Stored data

# # #

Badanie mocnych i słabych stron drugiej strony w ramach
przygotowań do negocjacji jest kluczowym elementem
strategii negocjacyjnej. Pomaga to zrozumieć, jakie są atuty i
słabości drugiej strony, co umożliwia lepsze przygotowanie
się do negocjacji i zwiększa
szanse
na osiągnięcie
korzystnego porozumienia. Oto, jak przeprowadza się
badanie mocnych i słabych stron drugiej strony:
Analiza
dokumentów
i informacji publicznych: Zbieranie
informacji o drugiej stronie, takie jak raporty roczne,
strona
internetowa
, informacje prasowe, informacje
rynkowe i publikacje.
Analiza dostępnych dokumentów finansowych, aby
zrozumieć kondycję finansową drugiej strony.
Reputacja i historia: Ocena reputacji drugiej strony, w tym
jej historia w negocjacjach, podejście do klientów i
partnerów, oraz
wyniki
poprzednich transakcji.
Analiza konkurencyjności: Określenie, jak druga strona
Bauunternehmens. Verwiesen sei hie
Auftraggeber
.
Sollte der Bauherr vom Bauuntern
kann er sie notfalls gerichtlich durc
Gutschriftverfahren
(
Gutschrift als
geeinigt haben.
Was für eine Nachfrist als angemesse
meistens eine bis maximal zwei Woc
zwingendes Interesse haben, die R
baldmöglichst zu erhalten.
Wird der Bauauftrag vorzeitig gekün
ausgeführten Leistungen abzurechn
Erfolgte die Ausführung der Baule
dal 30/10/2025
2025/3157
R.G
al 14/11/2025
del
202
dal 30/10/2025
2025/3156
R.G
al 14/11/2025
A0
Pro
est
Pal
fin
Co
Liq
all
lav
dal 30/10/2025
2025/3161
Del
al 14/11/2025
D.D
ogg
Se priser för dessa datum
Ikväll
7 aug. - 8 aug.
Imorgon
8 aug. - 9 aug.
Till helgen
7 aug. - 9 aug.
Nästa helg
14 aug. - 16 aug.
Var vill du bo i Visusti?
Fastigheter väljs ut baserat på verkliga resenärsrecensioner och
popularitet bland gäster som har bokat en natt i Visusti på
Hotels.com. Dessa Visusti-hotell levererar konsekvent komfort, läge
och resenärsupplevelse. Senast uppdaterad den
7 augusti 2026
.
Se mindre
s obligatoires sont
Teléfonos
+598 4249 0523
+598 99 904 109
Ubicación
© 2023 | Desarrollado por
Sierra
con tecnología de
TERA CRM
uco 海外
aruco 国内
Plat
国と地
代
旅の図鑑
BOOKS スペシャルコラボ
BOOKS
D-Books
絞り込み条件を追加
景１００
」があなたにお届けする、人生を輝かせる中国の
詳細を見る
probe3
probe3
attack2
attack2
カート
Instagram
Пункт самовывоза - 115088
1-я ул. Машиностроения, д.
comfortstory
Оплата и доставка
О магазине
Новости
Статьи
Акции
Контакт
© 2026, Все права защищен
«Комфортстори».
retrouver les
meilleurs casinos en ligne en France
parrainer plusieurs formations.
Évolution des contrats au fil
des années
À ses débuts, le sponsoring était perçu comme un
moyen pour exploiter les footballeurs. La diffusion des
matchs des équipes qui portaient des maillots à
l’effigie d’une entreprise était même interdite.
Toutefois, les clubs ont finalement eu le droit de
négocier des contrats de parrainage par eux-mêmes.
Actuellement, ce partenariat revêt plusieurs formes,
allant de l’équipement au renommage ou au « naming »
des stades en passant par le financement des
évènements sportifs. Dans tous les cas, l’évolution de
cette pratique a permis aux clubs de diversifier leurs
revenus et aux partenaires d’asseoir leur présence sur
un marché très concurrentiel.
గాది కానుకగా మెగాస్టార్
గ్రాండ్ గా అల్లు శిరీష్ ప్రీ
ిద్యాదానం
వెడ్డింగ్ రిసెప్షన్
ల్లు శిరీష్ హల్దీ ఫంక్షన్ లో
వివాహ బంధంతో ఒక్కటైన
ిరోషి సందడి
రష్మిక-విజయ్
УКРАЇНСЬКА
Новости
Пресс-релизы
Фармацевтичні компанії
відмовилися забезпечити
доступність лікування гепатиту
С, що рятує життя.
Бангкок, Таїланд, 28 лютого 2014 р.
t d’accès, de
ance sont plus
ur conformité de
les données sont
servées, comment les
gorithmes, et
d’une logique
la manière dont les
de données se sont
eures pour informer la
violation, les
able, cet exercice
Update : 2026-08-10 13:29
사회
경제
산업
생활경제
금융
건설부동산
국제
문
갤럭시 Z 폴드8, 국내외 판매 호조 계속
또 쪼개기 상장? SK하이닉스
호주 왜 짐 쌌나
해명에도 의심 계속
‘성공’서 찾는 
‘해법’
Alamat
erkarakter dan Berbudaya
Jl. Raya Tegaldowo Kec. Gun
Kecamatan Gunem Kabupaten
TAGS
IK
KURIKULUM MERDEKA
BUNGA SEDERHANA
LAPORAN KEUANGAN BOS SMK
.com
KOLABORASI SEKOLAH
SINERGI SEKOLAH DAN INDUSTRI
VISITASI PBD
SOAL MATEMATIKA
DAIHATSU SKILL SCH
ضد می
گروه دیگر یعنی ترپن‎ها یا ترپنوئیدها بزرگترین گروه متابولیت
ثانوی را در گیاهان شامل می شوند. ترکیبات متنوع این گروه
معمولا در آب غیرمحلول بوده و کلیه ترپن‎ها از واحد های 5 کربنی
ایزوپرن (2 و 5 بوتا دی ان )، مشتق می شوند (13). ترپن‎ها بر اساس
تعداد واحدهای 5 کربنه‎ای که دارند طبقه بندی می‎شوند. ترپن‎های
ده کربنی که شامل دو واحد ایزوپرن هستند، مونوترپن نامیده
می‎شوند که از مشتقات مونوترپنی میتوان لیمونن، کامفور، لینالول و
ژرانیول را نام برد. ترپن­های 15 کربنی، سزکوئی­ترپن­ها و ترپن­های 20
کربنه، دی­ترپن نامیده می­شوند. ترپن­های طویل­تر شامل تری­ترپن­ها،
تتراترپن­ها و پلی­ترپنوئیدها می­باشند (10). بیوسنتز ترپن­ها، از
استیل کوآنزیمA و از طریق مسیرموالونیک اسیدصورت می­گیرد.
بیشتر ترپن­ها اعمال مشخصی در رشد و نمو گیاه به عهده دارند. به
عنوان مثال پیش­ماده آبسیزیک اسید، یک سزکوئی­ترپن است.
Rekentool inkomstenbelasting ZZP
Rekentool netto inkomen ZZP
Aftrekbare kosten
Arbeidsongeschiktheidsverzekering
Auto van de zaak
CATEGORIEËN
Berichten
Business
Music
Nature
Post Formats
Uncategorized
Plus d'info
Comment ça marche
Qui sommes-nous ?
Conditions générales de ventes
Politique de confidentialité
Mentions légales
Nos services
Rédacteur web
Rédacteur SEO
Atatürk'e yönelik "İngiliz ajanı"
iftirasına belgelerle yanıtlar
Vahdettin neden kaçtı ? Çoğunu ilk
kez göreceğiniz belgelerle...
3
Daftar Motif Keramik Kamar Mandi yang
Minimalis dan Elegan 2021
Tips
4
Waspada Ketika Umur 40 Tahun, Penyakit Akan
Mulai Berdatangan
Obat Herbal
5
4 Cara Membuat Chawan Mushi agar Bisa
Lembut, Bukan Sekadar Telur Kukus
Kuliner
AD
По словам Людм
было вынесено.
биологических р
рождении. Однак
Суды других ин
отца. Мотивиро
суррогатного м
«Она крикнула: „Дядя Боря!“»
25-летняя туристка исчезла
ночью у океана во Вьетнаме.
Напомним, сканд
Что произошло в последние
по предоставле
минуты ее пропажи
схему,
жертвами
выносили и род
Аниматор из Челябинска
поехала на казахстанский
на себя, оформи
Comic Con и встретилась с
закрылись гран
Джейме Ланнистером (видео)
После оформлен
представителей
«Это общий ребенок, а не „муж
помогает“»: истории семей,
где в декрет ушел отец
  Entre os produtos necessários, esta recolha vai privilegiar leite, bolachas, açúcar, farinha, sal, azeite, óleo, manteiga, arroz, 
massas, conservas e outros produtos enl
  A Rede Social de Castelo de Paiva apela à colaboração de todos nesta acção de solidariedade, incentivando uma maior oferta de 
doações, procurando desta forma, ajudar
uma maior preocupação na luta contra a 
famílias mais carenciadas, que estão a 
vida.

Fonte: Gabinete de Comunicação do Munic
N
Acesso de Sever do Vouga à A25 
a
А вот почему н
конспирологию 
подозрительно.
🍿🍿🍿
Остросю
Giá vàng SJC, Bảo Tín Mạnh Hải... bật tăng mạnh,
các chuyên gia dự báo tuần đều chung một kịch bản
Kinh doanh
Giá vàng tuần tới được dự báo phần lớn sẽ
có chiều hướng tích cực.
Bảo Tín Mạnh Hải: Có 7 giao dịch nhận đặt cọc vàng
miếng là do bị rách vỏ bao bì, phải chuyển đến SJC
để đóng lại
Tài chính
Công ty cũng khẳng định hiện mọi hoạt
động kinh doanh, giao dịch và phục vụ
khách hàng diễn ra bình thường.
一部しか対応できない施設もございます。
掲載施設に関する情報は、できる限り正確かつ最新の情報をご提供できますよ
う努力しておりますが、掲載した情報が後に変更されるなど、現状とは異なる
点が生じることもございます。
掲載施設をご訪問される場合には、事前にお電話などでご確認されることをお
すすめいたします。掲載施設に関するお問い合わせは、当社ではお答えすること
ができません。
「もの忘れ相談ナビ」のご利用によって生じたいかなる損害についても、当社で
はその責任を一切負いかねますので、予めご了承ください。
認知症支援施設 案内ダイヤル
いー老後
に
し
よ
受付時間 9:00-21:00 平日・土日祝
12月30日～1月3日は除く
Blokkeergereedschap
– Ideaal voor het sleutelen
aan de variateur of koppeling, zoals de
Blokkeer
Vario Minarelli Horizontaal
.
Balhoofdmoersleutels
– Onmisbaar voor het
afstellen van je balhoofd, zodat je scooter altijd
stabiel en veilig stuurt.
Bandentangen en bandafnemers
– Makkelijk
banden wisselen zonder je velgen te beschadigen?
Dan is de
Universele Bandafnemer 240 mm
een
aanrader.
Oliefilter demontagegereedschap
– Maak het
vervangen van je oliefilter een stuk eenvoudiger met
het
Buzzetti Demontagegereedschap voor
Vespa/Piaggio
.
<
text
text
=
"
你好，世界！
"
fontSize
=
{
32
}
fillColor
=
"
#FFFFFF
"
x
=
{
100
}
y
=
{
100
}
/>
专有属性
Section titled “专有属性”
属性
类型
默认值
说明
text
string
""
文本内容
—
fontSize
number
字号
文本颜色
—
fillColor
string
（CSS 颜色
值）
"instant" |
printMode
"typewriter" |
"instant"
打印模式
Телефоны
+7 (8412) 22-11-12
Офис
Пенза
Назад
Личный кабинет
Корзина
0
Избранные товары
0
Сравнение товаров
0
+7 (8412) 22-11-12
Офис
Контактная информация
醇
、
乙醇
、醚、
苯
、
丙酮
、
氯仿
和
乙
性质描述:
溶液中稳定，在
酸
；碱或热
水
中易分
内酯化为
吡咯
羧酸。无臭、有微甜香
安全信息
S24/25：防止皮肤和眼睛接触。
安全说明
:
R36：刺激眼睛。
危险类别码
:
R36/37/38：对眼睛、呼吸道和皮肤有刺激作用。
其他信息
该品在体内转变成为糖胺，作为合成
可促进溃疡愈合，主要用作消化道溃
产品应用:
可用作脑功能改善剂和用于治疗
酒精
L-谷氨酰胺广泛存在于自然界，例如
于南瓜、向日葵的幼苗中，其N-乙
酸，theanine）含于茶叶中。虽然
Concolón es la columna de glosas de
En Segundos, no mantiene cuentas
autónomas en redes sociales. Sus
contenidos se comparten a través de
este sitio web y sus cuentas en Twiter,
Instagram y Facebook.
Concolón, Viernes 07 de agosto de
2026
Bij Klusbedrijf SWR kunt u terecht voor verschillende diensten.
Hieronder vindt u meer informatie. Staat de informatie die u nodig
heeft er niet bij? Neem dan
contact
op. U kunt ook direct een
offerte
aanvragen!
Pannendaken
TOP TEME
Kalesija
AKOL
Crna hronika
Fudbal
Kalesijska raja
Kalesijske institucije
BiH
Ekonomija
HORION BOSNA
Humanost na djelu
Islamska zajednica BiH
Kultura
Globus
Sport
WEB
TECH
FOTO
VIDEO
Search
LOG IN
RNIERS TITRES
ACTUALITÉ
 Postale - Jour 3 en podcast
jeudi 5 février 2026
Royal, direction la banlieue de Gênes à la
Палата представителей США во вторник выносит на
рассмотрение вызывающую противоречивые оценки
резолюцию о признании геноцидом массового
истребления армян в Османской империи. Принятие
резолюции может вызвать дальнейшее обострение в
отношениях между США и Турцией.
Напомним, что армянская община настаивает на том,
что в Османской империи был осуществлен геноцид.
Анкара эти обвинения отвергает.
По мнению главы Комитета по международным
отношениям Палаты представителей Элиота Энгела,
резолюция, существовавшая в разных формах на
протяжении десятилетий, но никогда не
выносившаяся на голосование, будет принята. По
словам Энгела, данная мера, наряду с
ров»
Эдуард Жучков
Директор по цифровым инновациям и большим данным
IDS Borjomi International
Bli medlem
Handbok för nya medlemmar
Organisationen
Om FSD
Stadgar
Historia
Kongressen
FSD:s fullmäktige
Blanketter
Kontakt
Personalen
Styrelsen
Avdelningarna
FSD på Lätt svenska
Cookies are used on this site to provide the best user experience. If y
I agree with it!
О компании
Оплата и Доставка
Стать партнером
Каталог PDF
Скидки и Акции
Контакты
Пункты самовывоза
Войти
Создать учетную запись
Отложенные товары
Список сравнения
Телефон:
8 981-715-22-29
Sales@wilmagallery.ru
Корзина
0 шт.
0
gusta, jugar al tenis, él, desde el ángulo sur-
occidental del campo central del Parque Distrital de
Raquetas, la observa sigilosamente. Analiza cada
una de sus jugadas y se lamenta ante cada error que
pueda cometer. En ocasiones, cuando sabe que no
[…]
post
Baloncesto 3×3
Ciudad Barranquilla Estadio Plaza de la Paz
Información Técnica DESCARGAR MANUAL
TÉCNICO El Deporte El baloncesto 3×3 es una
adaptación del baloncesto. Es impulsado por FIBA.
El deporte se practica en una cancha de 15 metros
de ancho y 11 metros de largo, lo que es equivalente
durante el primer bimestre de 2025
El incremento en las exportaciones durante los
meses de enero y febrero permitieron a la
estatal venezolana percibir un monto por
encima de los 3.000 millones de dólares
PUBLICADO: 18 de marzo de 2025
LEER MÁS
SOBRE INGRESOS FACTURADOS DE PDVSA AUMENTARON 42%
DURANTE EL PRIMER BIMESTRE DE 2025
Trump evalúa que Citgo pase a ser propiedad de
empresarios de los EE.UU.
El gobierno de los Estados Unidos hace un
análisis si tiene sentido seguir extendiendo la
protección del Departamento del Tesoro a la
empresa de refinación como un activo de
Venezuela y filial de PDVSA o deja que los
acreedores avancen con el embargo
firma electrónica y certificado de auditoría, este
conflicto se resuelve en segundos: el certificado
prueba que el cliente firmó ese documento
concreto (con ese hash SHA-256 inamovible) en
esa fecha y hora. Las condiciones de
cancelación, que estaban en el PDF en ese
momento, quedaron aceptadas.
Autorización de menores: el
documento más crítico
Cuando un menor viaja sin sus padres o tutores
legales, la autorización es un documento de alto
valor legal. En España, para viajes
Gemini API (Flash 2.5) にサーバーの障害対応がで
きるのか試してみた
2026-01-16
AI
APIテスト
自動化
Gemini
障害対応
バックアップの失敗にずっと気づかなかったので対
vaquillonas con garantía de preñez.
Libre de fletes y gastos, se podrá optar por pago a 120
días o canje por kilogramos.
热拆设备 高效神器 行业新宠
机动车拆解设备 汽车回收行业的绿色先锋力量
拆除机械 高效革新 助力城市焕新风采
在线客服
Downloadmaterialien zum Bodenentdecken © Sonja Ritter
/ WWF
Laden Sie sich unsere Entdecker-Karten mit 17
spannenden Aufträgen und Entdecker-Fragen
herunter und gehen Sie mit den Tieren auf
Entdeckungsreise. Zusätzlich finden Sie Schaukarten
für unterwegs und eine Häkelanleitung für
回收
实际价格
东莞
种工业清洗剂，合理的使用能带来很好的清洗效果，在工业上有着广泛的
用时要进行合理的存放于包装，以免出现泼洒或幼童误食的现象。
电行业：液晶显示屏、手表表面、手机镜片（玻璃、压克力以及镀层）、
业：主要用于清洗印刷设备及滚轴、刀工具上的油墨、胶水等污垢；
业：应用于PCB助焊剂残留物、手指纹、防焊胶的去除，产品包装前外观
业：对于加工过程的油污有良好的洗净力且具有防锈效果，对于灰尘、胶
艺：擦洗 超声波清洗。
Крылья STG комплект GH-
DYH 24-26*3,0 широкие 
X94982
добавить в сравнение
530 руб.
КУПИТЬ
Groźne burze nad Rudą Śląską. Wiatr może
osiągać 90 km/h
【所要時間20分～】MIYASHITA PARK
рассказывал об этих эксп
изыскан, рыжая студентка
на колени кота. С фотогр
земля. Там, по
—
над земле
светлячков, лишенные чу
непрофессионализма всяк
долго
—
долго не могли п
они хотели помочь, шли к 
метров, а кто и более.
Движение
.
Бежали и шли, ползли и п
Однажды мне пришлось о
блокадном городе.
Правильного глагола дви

# # #

Return the lines above precisely as they appear, beginning at the first line and ending at the line with "rynkowe i publikacje.", and nothing after it.

• **RESULT FOR THIS EXERCISE**:
Badanie mocnych i słabych stron drugiej strony w ramach
przygotowań do negocjacji jest kluczowym elementem
strategii negocjacyjnej. Pomaga to zrozumieć, jakie są atuty i
słabości drugiej strony, co umożliwia lepsze przygotowanie
się do negocjacji i zwiększa
szanse
na osiągnięcie
korzystnego porozumienia. Oto, jak przeprowadza się
badanie mocnych i słabych stron drugiej strony:
Analiza
dokumentów
i informacji publicznych: Zbieranie
informacji o drugiej stronie, takie jak raporty roczne,
strona
internetowa
, informacje prasowe, informacje
rynkowe i publikacje.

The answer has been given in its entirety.